▶ _Exercise details_:
Report back every line in the data that includes the string "reveals".

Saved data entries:

━━━━━━━━

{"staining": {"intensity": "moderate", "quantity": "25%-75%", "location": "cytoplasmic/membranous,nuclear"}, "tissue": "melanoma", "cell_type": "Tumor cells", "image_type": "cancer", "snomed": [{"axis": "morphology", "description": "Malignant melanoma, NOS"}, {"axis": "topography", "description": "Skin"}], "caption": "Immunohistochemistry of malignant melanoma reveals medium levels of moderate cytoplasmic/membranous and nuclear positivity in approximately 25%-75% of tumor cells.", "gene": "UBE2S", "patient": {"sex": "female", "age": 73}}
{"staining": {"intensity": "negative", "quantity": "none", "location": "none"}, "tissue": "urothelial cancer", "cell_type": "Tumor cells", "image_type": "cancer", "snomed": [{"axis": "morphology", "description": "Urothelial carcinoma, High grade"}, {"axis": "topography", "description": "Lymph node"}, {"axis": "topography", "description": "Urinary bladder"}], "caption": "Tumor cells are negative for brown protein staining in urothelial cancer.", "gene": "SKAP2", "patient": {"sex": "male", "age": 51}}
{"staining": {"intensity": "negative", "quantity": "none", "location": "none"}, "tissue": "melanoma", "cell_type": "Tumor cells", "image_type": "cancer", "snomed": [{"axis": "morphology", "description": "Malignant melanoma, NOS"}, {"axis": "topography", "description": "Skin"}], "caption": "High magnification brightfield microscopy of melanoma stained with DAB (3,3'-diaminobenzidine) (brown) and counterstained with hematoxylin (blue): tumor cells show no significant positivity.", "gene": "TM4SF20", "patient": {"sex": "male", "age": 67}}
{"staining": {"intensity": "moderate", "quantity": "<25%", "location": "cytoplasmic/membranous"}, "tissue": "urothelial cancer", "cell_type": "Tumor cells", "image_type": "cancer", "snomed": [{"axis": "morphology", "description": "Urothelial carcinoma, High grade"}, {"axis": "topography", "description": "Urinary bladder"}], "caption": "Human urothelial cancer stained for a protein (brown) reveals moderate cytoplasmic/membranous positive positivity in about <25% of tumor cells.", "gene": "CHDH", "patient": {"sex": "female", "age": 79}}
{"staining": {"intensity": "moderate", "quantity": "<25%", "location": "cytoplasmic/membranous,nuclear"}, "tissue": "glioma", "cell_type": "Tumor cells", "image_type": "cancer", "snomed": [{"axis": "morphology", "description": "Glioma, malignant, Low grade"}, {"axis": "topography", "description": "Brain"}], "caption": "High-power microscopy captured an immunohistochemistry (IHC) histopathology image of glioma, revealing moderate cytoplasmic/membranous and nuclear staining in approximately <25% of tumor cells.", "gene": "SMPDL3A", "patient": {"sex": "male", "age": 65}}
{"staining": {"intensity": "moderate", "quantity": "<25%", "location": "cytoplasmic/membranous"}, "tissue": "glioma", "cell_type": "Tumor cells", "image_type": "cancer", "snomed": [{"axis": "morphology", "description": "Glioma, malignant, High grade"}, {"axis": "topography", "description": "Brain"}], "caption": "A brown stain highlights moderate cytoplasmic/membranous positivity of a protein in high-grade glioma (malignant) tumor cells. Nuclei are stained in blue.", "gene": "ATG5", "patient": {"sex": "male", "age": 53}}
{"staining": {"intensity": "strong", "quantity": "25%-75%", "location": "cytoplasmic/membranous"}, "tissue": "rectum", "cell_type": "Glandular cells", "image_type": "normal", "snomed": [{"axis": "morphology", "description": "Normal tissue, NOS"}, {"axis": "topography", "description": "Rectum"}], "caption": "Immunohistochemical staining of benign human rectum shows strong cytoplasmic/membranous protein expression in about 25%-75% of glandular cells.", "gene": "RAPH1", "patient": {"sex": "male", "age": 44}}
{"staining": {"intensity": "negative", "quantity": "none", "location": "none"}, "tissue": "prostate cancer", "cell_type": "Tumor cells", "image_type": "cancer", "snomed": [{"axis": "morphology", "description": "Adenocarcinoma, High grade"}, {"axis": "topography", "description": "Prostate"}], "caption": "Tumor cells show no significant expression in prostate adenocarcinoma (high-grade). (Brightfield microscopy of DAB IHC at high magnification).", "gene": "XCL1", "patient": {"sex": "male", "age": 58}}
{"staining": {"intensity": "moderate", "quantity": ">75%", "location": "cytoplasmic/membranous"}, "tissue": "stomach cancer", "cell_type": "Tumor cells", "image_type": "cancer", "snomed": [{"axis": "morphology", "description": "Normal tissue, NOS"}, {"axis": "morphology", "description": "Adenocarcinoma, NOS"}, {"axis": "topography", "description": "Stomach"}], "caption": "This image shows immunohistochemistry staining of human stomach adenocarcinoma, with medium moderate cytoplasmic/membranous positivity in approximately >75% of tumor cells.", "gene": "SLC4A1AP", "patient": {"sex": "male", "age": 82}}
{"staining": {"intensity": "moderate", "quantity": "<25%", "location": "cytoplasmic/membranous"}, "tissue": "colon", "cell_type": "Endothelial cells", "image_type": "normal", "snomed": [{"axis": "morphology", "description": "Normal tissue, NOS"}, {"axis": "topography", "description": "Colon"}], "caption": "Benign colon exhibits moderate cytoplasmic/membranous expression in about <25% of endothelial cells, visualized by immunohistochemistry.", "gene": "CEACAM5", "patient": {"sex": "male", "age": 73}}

━━━━━━━━

▶ _Answer to the exercise_:
{"staining": {"intensity": "moderate", "quantity": "25%-75%", "location": "cytoplasmic/membranous,nuclear"}, "tissue": "melanoma", "cell_type": "Tumor cells", "image_type": "cancer", "snomed": [{"axis": "morphology", "description": "Malignant melanoma, NOS"}, {"axis": "topography", "description": "Skin"}], "caption": "Immunohistochemistry of malignant melanoma reveals medium levels of moderate cytoplasmic/membranous and nuclear positivity in approximately 25%-75% of tumor cells.", "gene": "UBE2S", "patient": {"sex": "female", "age": 73}}
{"staining": {"intensity": "moderate", "quantity": "<25%", "location": "cytoplasmic/membranous"}, "tissue": "urothelial cancer", "cell_type": "Tumor cells", "image_type": "cancer", "snomed": [{"axis": "morphology", "description": "Urothelial carcinoma, High grade"}, {"axis": "topography", "description": "Urinary bladder"}], "caption": "Human urothelial cancer stained for a protein (brown) reveals moderate cytoplasmic/membranous positive positivity in about <25% of tumor cells.", "gene": "CHDH", "patient": {"sex": "female", "age": 79}}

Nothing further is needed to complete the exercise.